On Ubuntu 14.04 base images (old version), the cloud monitor log can be found at /var/log/upstart/cloud_monitor.log
. On the newer Ubuntu 16.04 base images, the log can be browsed with the journalctl
tool, e.g., to follow the cloud monitor log:
journalctl -f -u cloud_monitor.service
It is recommended that you clone this github repo on the relay node. It contains useful additional scripts.
You should periodically clean up the group deployments, there is a script for it, which you could run with:
nohup sudo bash ./clean_up_group_deployments.sh <GROUP NAME>
You can then put that script in the background and log out.
If you would like email notifications, you can use the send_summary_email.sh
script. It needs a configuration file:
{
"sendgridApiKey":"<APIKEY>",
"to": [{"email": "[email protected]"}, {"email":"[email protected]"}],
"from": {"email": "[email protected]", "name": "Gadgetron Cloud Administrator"}
}
The APIKEY
is the API key from the SendGrid that is used by the email sending script. You can send a single summary email with:
./send_summary_email.sh summary_email_config.hansen.json
Or add it as a CRON job, if you want to run it every day at say midnight, use crontab -e
to edit and enter a line like:
0 0 * * * /home/gadgetron/azure_templates/send_summary_email.sh /home/gadgetron/azure_templates/summary_email_config.hansen.json
It is possible to provide a schedule for managing the number of active nodes (in addition to the increases/decreases in response to activity).
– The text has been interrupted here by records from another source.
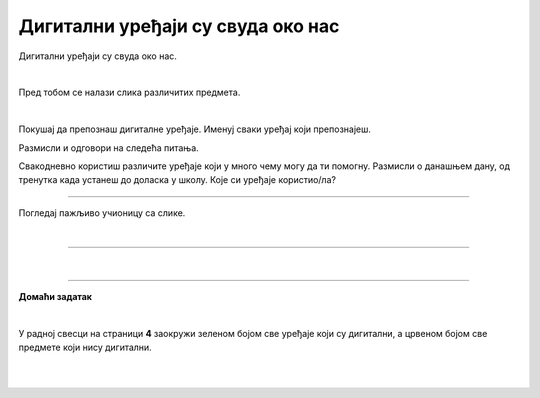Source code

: Дигитални уређаји су свуда око нас
==================================


.. infonote::

 .. image:: ../../_images/robot11.png
    :height: 120
    :align: left

 Када урадиш дате задатке и одговориш на питања у лекцији знаћеш да препознаш дигиталне  уређаје који те окружују. Осим тога, знаћеш и да 
 их именујеш и да опишеш где и како их користиш.


Дигитални уређаји су свуда око нас. 

|

Пред тобом се налази слика различитих предмета. 

|

Покушај да препознаш дигиталне уређаје. Именуј сваки уређај који препознајеш. 

.. image:: ../../_images/bojanka.png
  :width: 700
  :align: center



.. questionnote::

 У радној свесци на страници **2** обој различитим бојама све дигиталне уређаје које препознајеш.

Размисли и одговори на следећа питања.

.. questionnote::
 .. image:: ../../_images/robot12.png
    :height: 130
    :align: left

 - Да ли користиш неке од дигиталних уређаја на овој слици? 
 - Које дигиталне уређаје користиш самостално, а које уз присуство родитеља?
 - Опиши како раде дигитални уређаји? 

Свакодневно користиш различите уређаје који у много чему могу да ти помогну. Размисли о данашњем дану, од тренутка када устанеш до доласка у школу. Које си уређаје користио/ла?


.. questionnote::

 На који начин ти уређаји које користиш помажу? Опиши како их користиш. 

---------

Погледај пажљиво учионицу са слике.

.. image:: ../../_images/hajtek_ucionica.png
    :width: 700
    :align: center

|

.. questionnote::

 Које све задатке можеш лакше да урадиш уз помоћ уређаја које видиш на слици? Опиши како их користиш.

--------------

.. quizq::

    .. image:: ../../_images/p101a.png
            :width: 600px
            :align: center

    .. mchoice:: p2
            :multiple_answers:
            :hide_labels:
            :answer_a: 1 
            :answer_b: 2
            :answer_c: 3 
            :answer_d: 4
            :answer_e: 5
            :correct: b, c, d

            Кликни на квадратић испред броја којим су означени дигитални уређаји.

.. quizq::

    .. image:: ../../_images/p101b.png
            :width: 600px
            :align: center

    .. mchoice:: p3
            :multiple_answers:
            :hide_labels:
            :answer_a: 1 
            :answer_b: 2
            :answer_c: 3 
            :answer_d: 4
            :answer_e: 5
            :correct: b, d, e

            Кликни на квадратић испред броја којим су означени предмети који **нису** дигитални.

|

.. image:: ../../_images/robot13.png
    :height: 200
    :align: right

------------

**Домаћи задатак**

|

У радној свесци на страници **4** заокружи зеленом бојом све уређаје који су дигитални, а црвеном бојом све предмете који нису дигитални.

|

|

.. image:: ../../_images/uredjaji.png
    :width: 780
    :align: center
The schedule can be specified in the file /usr/local/share/gadgetron/azure/schedule.json
. In the default installation, this file is empty and consequently, the minimum number of nodes is zero and the maximum is the maximum specifed by the cloud_monitor
(i.e., default 20). If you would like to provide a different schedule, you can follow the example in schedule.example.json
file:
{
"schedule": [
{
"start": "07:30",
"end": "19:30",
"weekdays": [ "Monday", "Tuesday", "Wednesday", "Thursday","Friday" ],
"min": 8,
"max": 20
}
]
}
This configuration sets the minimum number of nodes to be 8 (and he maximum 20) between the hours of 07:30 and 19:30 (UTC), Monday through Friday. This would allow operation without a start scan during normal clinical operating hours.